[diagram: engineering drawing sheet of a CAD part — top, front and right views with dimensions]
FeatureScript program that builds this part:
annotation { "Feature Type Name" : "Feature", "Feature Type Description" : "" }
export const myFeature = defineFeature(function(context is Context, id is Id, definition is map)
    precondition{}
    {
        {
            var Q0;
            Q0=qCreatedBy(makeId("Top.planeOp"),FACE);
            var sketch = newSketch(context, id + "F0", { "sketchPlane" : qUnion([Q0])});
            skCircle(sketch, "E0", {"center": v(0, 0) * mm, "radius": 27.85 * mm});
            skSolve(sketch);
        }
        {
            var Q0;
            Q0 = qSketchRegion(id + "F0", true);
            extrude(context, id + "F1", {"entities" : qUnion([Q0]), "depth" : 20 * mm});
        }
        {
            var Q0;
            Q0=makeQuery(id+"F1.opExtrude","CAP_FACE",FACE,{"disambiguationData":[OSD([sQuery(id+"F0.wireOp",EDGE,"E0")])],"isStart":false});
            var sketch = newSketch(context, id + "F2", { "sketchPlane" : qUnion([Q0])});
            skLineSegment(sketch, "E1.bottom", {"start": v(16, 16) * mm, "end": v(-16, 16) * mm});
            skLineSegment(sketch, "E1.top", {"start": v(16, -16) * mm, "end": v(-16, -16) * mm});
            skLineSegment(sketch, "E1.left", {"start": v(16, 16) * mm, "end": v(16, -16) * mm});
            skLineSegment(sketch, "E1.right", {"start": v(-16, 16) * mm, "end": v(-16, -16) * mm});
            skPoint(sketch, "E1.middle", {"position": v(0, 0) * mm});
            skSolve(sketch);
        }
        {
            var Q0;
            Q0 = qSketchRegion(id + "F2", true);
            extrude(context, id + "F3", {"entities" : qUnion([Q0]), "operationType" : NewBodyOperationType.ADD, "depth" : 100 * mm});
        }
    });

——

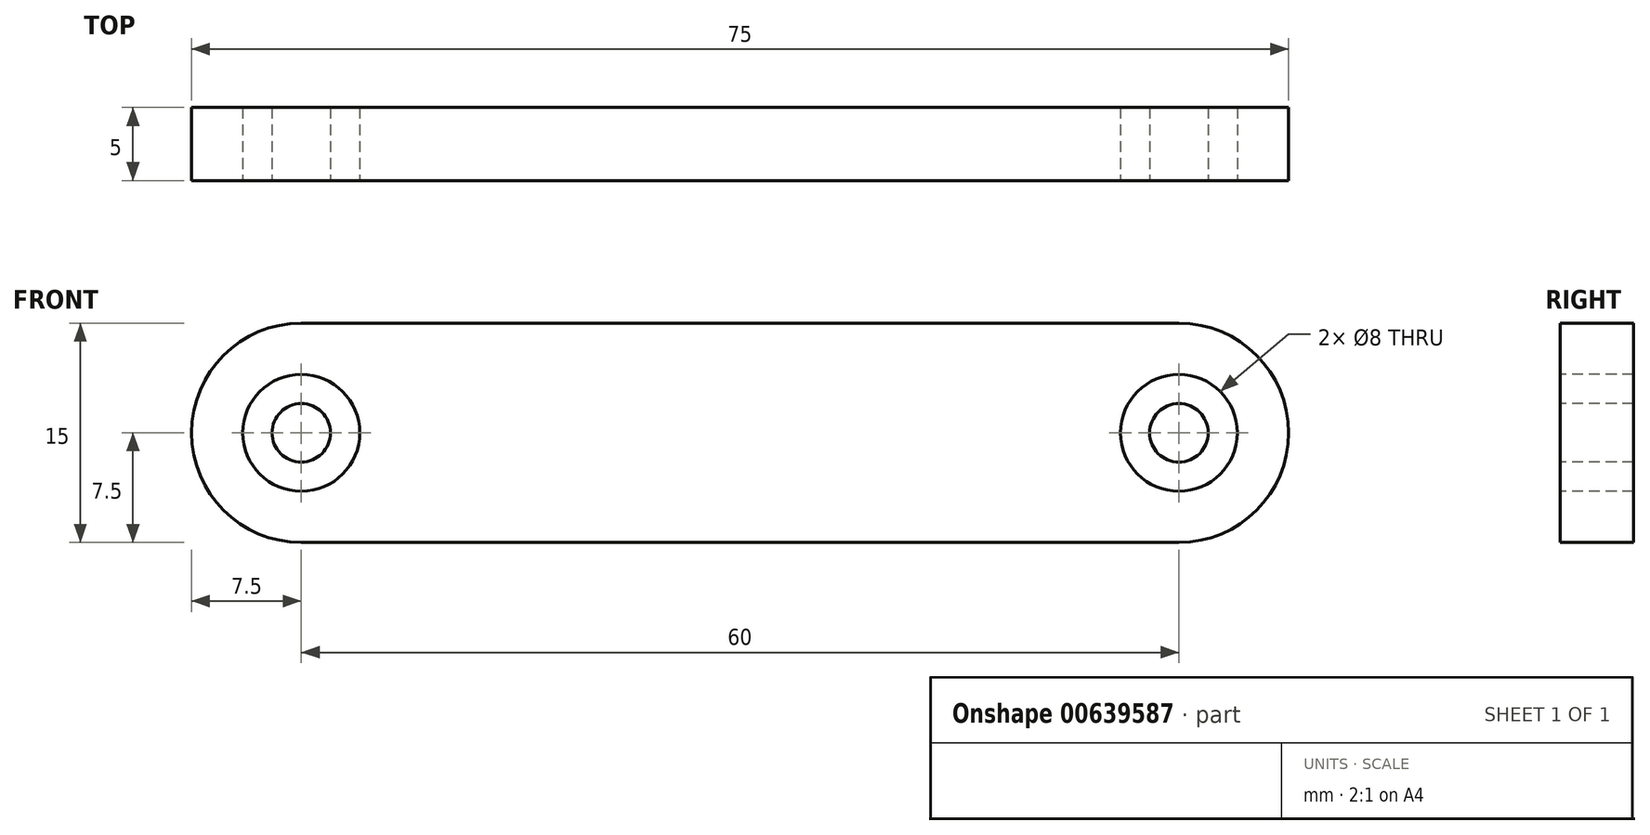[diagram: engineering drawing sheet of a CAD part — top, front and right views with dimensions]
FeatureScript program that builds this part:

——

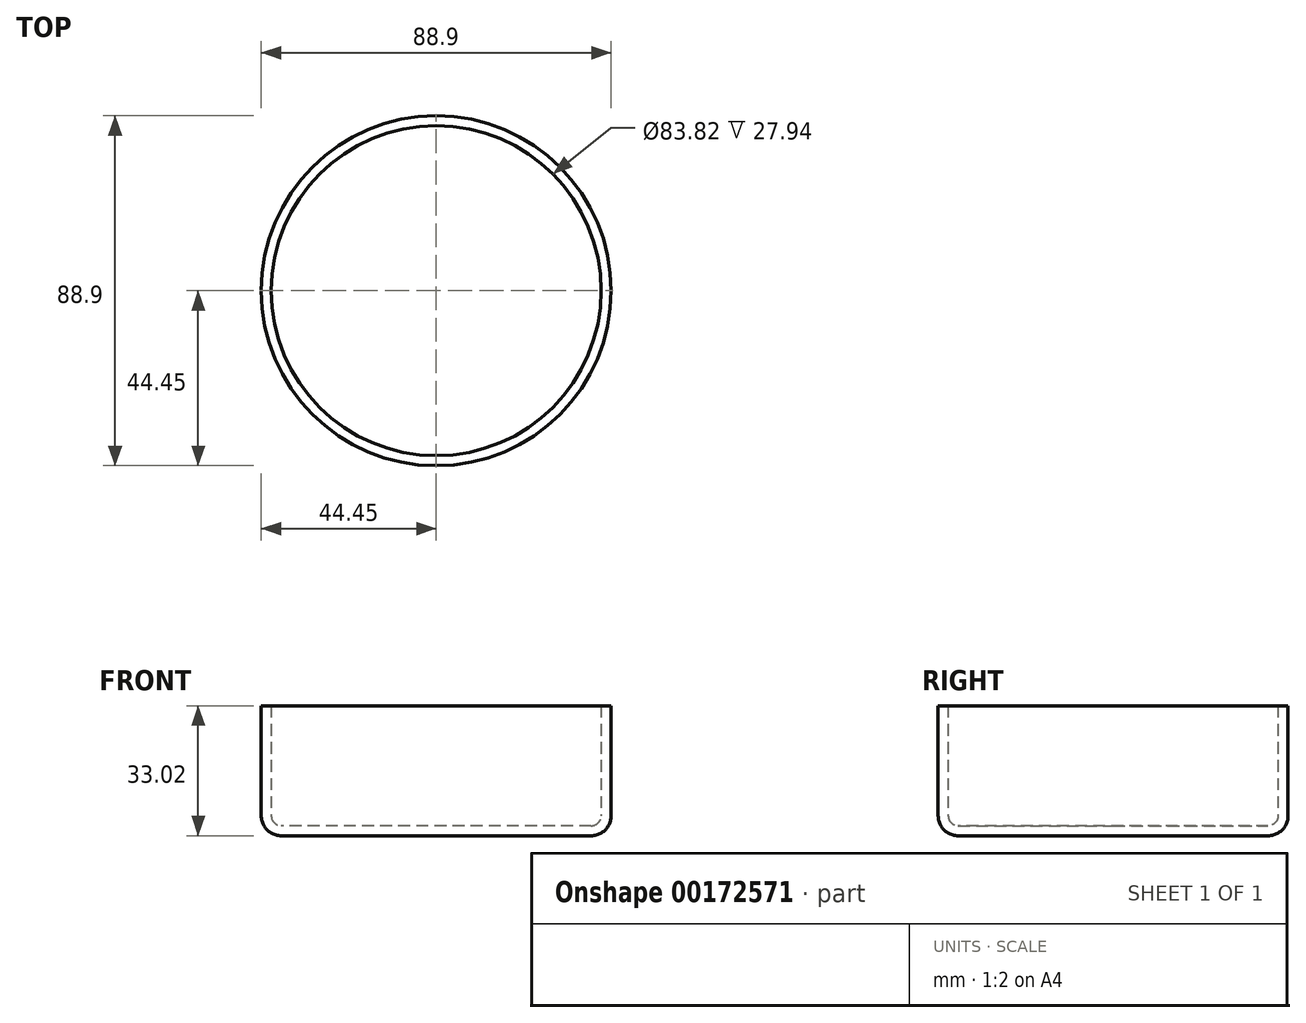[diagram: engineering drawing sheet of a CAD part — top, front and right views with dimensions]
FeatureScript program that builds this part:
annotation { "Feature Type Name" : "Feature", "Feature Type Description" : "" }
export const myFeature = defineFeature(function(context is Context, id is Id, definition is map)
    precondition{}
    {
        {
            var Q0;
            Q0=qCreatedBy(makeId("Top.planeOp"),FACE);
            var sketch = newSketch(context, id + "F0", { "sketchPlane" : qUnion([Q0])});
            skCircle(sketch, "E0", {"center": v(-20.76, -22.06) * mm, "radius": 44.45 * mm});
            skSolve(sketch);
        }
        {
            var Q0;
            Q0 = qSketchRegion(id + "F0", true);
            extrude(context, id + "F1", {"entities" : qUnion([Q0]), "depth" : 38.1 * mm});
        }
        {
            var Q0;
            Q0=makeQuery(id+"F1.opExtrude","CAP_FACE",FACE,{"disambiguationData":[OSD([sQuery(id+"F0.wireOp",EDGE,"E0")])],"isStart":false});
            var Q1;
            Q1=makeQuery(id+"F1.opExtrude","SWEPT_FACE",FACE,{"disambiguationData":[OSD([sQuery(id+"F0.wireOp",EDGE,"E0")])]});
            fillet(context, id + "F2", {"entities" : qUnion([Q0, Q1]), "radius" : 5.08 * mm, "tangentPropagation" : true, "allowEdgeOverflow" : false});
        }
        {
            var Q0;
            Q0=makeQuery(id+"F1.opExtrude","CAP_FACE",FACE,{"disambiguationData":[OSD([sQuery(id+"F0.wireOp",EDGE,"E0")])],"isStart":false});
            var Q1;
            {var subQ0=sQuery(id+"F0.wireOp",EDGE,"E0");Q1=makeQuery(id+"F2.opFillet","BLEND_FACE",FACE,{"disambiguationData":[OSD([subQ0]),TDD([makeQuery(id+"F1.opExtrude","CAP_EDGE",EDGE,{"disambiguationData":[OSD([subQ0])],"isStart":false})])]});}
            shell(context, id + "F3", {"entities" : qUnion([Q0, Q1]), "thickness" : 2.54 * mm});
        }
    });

——

Exercise: How many lines of the records contain the string "center"? Reply with the number alone.

Output of the task: 2